● To do:
Revise the records below by replacing every "phylum" with "division", and leave all other text unchanged.

● Provided data:
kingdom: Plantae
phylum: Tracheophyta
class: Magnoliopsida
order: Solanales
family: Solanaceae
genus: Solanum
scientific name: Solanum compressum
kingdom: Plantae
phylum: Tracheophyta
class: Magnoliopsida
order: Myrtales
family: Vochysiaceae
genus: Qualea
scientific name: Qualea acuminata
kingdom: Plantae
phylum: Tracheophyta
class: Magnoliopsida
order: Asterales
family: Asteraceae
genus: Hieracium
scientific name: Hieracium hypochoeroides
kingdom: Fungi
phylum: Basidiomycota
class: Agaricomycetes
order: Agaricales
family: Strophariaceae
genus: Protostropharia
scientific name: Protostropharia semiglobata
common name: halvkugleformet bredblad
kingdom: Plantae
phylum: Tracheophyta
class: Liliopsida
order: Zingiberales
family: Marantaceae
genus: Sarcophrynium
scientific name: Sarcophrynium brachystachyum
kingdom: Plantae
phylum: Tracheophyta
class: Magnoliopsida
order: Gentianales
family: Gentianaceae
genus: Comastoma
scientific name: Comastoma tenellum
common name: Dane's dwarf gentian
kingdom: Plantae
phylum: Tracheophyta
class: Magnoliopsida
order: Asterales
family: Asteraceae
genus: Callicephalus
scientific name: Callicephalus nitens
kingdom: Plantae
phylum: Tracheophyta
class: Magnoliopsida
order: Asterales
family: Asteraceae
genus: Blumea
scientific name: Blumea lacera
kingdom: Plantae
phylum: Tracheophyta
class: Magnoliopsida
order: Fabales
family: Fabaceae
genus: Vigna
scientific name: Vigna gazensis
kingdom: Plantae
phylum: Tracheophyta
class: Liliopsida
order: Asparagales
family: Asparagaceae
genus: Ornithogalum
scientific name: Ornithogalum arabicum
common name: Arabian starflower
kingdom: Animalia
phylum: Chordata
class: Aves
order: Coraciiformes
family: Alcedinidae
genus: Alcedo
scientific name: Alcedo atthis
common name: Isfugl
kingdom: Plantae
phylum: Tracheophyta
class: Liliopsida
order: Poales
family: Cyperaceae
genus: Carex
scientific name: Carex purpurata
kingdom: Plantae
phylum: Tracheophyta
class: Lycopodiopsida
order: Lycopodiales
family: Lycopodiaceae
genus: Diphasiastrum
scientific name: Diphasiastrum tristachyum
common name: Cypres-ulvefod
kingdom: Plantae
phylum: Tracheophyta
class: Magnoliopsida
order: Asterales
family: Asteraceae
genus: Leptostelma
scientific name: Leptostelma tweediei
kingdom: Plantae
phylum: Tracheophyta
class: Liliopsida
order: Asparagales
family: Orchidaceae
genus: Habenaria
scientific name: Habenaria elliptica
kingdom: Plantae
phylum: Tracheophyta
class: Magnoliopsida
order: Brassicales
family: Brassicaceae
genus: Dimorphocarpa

● Exercise solution:
kingdom: Plantae
division: Tracheophyta
class: Magnoliopsida
order: Solanales
family: Solanaceae
genus: Solanum
scientific name: Solanum compressum
kingdom: Plantae
division: Tracheophyta
class: Magnoliopsida
order: Myrtales
family: Vochysiaceae
genus: Qualea
scientific name: Qualea acuminata
kingdom: Plantae
division: Tracheophyta
class: Magnoliopsida
order: Asterales
family: Asteraceae
genus: Hieracium
scientific name: Hieracium hypochoeroides
kingdom: Fungi
division: Basidiomycota
class: Agaricomycetes
order: Agaricales
family: Strophariaceae
genus: Protostropharia
scientific name: Protostropharia semiglobata
common name: halvkugleformet bredblad
kingdom: Plantae
division: Tracheophyta
class: Liliopsida
order: Zingiberales
family: Marantaceae
genus: Sarcophrynium
scientific name: Sarcophrynium brachystachyum
kingdom: Plantae
division: Tracheophyta
class: Magnoliopsida
order: Gentianales
family: Gentianaceae
genus: Comastoma
scientific name: Comastoma tenellum
common name: Dane's dwarf gentian
kingdom: Plantae
division: Tracheophyta
class: Magnoliopsida
order: Asterales
family: Asteraceae
genus: Callicephalus
scientific name: Callicephalus nitens
kingdom: Plantae
division: Tracheophyta
class: Magnoliopsida
order: Asterales
family: Asteraceae
genus: Blumea
scientific name: Blumea lacera
kingdom: Plantae
division: Tracheophyta
class: Magnoliopsida
order: Fabales
family: Fabaceae
genus: Vigna
scientific name: Vigna gazensis
kingdom: Plantae
division: Tracheophyta
class: Liliopsida
order: Asparagales
family: Asparagaceae
genus: Ornithogalum
scientific name: Ornithogalum arabicum
common name: Arabian starflower
kingdom: Animalia
division: Chordata
class: Aves
order: Coraciiformes
family: Alcedinidae
genus: Alcedo
scientific name: Alcedo atthis
common name: Isfugl
kingdom: Plantae
division: Tracheophyta
class: Liliopsida
order: Poales
family: Cyperaceae
genus: Carex
scientific name: Carex purpurata
kingdom: Plantae
division: Tracheophyta
class: Lycopodiopsida
order: Lycopodiales
family: Lycopodiaceae
genus: Diphasiastrum
scientific name: Diphasiastrum tristachyum
common name: Cypres-ulvefod
kingdom: Plantae
division: Tracheophyta
class: Magnoliopsida
order: Asterales
family: Asteraceae
genus: Leptostelma
scientific name: Leptostelma tweediei
kingdom: Plantae
division: Tracheophyta
class: Liliopsida
order: Asparagales
family: Orchidaceae
genus: Habenaria
scientific name: Habenaria elliptica
kingdom: Plantae
division: Tracheophyta
class: Magnoliopsida
order: Brassicales
family: Brassicaceae
genus: Dimorphocarpa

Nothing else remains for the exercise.